Indisputably, there are decisions permitting a suit such as is now attempted *895 by the plaintiff: Nelson v. Union Wire Rope Corp., 31 Ill. 2d 69, 199 N.E.2d 769 (1964); Mays v. Liberty Mutual Insurance Co., (3 Cir. 1963) 323 F.2d 174; Fabricius v. Montgomery Elevator Co., 254 Iowa 1319, 121 N.W.2d 361, 93 A.L. R.2d 591 (1963); Smith v. American Employers' Ins. Co., 102 N.H. 530, 163 A.2d 564 (1960).

Scrutiny of the respective Workmen's Compensation Acts in each case, however, will disclose that there are considerable dissimilarities between their Workmen's Compensation Acts and the Rhode Island Act.

In the Nelson case, supra, the Florida compensation act has no express provision making the insurer primarily and directly liable to the insured employee. In discussing this, the court specifically finds, 199 N.E.2d at page 786 that:

 
"Under the Florida act, a compensation carrier for an employer has neither the duty nor the liability to secure workmen's compensation for the employees of its insured, for the employees of its insured's subcontractors, and thus does not possess the essential requisite for tort immunity."

Also in this case, the majority stated after discussing a number of decisions from other jurisdictions,

 
"The ratio decidendi in all of the cases was that since the acts expressly charged the carriers with the liability of an employer, the carrier was likewise entitled to the immunities of an employer.
 
The Florida act has no comparable provision which expressly makes the insurer primarily and directly liable to an injured employee, and neither does it make express provision which permits the liability of the insurer to be substituted for the liability of the employer."

It must follow that if the Florida act had a provision similar to Section 28-36-5, the court would have decided that the workmen's compensation insurer does share the immunity of the employer from a third party action.
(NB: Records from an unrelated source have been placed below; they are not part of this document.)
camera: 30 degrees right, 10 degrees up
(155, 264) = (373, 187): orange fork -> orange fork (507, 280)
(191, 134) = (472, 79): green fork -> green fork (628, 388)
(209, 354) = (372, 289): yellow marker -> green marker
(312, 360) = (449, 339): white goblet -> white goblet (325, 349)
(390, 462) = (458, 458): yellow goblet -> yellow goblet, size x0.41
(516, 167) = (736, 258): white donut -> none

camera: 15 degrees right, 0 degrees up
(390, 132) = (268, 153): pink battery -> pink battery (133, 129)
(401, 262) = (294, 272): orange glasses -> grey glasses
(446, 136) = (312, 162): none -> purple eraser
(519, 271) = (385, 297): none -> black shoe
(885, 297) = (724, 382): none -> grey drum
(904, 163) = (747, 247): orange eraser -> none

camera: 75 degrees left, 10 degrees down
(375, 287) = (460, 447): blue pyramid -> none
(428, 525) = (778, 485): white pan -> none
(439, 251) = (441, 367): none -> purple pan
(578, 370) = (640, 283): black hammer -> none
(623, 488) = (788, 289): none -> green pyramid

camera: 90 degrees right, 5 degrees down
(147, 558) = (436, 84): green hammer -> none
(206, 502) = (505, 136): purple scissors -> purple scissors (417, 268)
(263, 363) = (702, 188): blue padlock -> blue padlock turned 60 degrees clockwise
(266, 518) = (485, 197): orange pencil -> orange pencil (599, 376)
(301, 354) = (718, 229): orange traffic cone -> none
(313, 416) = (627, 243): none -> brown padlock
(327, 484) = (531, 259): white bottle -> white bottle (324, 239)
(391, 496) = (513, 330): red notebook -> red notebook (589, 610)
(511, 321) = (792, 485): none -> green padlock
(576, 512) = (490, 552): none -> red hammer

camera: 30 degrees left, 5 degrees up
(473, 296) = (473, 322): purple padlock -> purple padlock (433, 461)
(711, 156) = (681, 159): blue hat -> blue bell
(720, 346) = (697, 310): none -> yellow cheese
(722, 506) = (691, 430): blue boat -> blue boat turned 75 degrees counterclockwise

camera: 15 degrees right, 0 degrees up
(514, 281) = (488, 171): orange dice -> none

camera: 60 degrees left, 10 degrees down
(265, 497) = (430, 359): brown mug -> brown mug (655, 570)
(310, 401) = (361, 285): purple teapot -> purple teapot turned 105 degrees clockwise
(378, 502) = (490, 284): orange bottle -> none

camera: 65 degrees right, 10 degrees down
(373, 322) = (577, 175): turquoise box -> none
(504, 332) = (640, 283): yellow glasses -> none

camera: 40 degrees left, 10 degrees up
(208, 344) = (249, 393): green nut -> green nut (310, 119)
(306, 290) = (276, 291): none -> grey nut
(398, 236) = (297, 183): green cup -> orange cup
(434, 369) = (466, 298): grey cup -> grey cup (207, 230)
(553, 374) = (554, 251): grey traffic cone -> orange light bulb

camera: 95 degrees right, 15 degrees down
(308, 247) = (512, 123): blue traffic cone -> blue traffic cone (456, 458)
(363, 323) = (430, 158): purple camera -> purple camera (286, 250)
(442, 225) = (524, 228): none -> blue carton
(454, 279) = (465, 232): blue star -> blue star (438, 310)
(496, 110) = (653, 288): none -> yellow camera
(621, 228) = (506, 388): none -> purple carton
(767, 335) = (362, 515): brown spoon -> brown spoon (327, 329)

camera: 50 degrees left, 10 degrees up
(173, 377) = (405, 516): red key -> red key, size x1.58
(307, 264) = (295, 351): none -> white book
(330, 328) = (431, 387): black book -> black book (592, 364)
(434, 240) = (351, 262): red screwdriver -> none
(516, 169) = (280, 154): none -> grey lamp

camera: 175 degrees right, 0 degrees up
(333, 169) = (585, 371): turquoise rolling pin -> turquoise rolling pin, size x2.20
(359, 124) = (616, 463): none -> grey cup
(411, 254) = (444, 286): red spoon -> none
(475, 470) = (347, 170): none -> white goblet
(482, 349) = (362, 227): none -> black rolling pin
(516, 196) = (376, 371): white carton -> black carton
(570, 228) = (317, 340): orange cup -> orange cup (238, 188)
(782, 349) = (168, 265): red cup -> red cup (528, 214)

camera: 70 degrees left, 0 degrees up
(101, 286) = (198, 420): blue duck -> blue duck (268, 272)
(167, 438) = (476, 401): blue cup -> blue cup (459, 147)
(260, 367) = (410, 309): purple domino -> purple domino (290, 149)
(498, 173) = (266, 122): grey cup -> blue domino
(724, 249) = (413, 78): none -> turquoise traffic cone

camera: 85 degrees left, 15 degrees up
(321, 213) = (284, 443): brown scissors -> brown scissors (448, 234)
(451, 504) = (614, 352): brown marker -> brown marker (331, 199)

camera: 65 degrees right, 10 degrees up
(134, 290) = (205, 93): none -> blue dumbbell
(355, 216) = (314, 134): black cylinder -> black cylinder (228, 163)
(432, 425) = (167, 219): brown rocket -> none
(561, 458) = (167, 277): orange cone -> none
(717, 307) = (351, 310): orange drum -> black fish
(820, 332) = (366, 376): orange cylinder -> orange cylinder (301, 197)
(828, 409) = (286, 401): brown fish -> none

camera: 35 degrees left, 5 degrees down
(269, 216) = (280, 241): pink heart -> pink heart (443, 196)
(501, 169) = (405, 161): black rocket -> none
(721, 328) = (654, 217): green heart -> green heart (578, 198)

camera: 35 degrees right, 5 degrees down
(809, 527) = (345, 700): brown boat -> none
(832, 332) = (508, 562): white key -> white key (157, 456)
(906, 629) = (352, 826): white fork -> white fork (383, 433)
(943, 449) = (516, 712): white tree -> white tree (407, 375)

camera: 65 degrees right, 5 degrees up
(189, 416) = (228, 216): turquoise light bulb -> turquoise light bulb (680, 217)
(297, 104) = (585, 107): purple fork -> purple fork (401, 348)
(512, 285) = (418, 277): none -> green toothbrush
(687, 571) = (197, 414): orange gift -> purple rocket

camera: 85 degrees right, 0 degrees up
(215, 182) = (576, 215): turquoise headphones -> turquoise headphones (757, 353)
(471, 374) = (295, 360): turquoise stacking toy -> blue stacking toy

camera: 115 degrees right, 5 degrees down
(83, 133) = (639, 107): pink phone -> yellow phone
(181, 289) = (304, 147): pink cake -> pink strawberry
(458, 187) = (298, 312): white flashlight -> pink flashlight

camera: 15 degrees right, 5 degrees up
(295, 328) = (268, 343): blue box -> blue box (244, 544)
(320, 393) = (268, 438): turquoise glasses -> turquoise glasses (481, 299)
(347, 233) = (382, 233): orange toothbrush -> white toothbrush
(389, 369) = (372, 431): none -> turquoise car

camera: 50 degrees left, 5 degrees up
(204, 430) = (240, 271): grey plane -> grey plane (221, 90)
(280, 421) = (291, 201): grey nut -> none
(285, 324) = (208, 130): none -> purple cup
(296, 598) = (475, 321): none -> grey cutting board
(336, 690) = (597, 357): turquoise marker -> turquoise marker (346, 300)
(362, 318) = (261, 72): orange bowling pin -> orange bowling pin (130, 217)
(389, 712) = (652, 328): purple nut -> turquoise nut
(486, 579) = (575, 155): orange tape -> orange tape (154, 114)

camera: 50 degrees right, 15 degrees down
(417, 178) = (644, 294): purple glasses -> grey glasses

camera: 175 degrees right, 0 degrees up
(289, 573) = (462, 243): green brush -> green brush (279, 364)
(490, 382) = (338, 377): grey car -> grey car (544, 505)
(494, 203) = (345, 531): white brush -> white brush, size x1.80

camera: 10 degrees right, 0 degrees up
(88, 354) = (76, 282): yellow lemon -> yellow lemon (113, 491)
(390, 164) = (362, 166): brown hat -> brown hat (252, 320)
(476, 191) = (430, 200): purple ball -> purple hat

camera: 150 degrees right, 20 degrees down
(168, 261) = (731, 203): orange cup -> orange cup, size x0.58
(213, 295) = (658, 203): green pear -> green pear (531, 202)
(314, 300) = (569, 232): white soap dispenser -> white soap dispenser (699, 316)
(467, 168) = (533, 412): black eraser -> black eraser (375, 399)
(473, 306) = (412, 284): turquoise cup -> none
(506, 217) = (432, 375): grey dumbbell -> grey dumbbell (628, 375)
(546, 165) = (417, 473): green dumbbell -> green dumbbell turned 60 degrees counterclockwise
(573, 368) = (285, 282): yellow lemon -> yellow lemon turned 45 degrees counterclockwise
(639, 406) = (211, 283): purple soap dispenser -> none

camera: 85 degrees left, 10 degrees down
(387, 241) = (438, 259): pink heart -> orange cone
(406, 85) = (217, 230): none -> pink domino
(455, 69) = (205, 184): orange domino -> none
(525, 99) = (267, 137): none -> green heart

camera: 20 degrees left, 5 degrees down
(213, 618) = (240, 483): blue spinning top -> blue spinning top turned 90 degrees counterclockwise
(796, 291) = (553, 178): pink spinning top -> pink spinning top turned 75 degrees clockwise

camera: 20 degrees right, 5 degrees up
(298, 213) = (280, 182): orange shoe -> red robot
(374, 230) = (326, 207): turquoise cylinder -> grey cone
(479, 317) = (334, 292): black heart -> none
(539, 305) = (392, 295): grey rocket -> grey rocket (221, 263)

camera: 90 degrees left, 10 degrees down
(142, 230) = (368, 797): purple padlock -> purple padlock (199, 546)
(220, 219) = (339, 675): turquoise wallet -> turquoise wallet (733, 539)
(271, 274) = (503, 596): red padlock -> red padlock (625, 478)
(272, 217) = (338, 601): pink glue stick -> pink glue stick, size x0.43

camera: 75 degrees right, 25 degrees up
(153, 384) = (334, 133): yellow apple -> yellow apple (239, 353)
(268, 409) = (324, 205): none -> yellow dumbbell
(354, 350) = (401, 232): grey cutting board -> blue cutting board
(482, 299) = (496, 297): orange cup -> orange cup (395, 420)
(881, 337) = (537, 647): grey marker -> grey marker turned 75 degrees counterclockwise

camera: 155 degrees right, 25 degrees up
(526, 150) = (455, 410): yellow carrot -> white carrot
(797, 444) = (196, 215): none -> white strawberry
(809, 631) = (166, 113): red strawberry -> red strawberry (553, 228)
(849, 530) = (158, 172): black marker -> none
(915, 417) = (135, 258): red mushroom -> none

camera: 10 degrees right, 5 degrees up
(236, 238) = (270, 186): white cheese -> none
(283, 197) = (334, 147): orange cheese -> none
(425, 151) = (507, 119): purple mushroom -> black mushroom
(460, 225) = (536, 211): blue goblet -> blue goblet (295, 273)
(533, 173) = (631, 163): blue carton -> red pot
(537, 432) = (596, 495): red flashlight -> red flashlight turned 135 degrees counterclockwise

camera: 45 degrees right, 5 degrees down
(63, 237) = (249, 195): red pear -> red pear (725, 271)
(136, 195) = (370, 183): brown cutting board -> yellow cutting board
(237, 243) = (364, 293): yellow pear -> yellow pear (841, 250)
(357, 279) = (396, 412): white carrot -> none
The New Hampshire provision, passed in June 1961, reversed the decision of the New Hampshire Supreme Court in Smith v. American Employers' Ins. Co., supra, in which it was held that an employer's insurer could be sued as a third-party tortfeasor under the New Hampshire Workmen's Compensation Act, which, incidentally, nowhere mentioned "insurance," only requiring that employers not financially able to bear damages themselves must post sufficient bond Kotarski v. Aetna Casualty and Surety Co., (D.C.Mich.1965) 244 F. Supp. 547, 559, aff'd 372 F.2d 95 (6 Cir. 1967).

In Fabricius v. Montgomery Elevator Co., supra, there is no statutory third-party liability provision.

As has been shown, there are dissimilarities between the respective state Workmen's Compensation Acts, but irrespective of this, it is the court's opinion that the legislature never envisioned that the insurance carrier would be a third-party and it appears to this court that the whole purpose and scheme of the Rhode Island Act would be perverted if this court interpreted the act in any other manner than to conclude that the employer and insurance carrier have been equalized and although, the philosophy of some recent decisions might allow it, I think the better view is to make the compensation insurer immune from tort liability as the employer is and thus not amenable to suit as a third party.

This issue being determinative of the case before it, the court need not consider the question of the alleged defendant's negligence.

The defendant's motion is hereby granted.